#### Consigne
D'après le texte ci-dessous consacré à l'Agence France-Presse, dans combien de pays les collaborateurs de l'agence sont-ils répartis ?

Nouveau statut de l’AFP : la bataille multimédia des agences de presse mondiales va s’intensifier

L’Agence France-Presse (AFP), qui a 70 ans, change de statut pour s’engager   encore plus dans une bataille mondiale face à Reuters, AP ou encore Bloomberg. Sa présence multimédia sur Internet (texte, images, vidéos) se renforce, avec la tentation d’être un « méta-média » directement accessible par les internautes et mobinautes.

Ses 2.326 collaborateurs (dont 1.525 journalistes « AFP »), de
80 nationalités différentes, répartis dans 150 pays à travers 200 bureaux, font de l’Agence France-Presse (AFP) l’une des trois
plus grandes agences de presse mondiales – aux côtés de l’agence britannique Reuters et de l’américaine Associated Press (AP).

#### Données de l'exercice
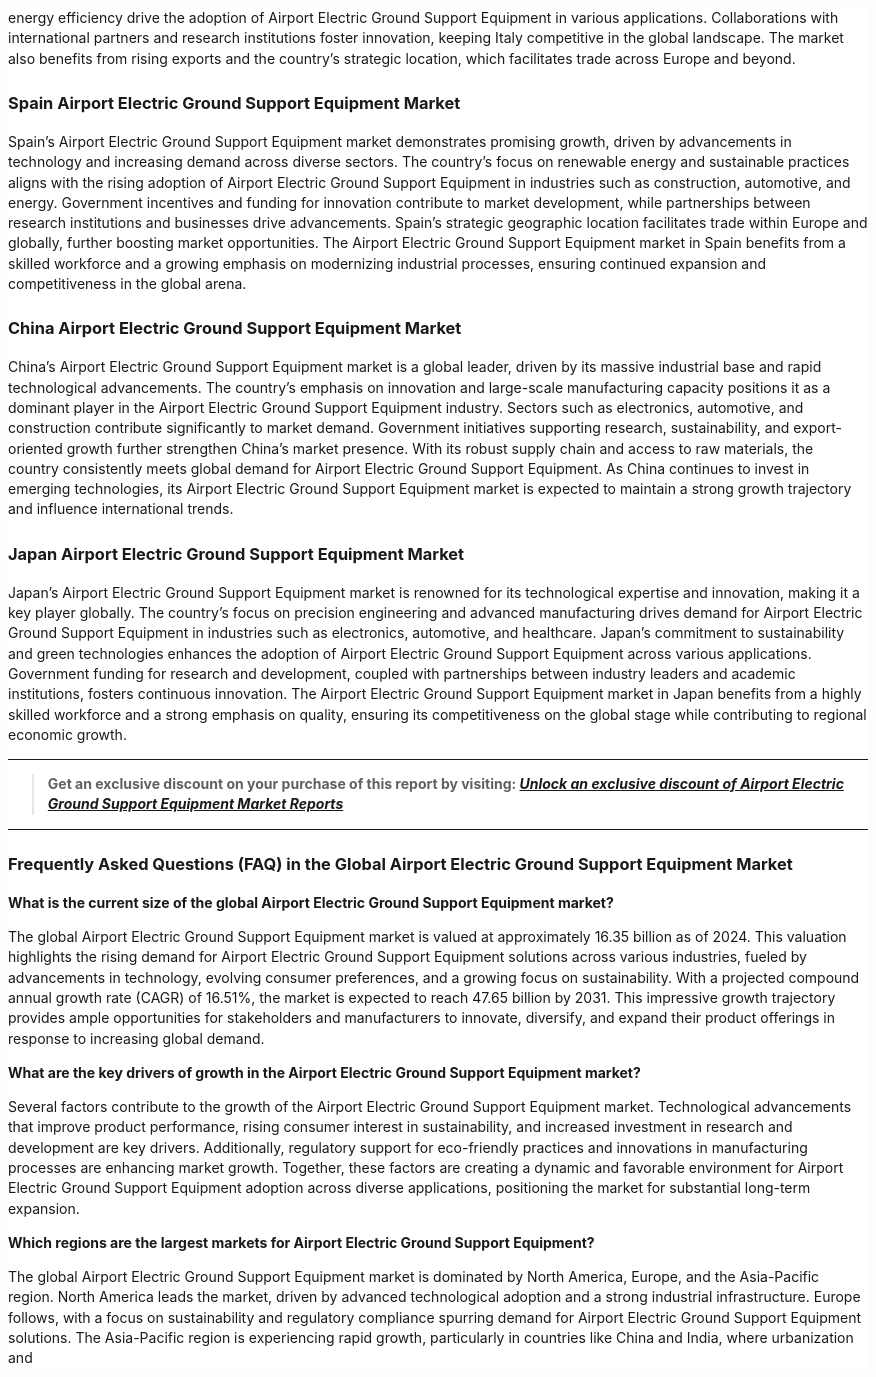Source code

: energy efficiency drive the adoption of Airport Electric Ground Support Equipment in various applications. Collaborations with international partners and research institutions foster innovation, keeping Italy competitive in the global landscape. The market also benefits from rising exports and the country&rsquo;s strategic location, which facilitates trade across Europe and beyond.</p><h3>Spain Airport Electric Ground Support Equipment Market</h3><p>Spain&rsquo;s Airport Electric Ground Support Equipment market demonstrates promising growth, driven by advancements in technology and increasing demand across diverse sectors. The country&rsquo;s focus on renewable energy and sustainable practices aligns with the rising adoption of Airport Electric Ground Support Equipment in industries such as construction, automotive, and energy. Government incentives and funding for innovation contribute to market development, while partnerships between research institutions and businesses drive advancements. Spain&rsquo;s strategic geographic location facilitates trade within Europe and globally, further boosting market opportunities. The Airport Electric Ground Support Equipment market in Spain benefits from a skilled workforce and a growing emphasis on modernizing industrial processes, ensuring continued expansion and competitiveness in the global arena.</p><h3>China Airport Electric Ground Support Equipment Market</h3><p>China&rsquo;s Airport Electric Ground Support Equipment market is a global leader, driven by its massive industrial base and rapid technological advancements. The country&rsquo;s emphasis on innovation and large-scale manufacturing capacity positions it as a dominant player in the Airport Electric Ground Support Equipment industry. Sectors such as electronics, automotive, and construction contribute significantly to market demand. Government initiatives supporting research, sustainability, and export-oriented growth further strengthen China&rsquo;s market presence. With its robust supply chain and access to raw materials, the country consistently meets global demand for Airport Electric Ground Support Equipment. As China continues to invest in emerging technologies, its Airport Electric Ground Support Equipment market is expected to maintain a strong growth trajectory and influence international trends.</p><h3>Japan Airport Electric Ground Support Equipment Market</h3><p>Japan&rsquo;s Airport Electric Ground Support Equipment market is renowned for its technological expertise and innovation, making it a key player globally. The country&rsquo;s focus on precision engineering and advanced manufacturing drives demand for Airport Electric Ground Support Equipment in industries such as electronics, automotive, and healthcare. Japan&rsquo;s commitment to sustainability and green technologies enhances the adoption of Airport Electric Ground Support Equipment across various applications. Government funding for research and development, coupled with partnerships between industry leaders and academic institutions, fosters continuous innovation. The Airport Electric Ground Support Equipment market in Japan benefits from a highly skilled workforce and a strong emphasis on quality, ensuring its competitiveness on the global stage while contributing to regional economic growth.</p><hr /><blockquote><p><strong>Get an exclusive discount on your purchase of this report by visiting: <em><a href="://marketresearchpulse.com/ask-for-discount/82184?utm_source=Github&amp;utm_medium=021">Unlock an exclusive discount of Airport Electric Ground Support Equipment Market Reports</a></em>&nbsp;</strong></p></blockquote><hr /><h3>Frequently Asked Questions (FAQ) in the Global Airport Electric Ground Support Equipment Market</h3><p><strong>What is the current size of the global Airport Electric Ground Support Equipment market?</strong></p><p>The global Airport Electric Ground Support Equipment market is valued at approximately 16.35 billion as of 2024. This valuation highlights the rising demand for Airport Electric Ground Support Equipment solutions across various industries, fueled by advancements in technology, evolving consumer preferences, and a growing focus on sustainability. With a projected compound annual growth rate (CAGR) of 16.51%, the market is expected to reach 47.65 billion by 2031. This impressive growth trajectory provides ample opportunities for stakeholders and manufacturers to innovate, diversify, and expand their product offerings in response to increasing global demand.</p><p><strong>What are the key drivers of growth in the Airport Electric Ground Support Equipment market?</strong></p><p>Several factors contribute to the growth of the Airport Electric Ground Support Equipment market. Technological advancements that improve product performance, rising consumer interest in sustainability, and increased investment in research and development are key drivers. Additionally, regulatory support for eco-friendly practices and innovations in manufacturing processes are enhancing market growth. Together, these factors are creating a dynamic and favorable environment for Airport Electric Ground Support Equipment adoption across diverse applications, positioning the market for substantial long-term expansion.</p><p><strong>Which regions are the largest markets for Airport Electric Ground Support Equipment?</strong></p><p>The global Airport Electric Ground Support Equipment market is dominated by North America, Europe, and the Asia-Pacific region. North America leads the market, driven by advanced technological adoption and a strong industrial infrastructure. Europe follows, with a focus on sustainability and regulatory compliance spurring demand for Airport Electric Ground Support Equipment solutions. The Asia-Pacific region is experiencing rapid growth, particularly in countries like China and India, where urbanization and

#### Corrigé détaillé
Dans 150 pays.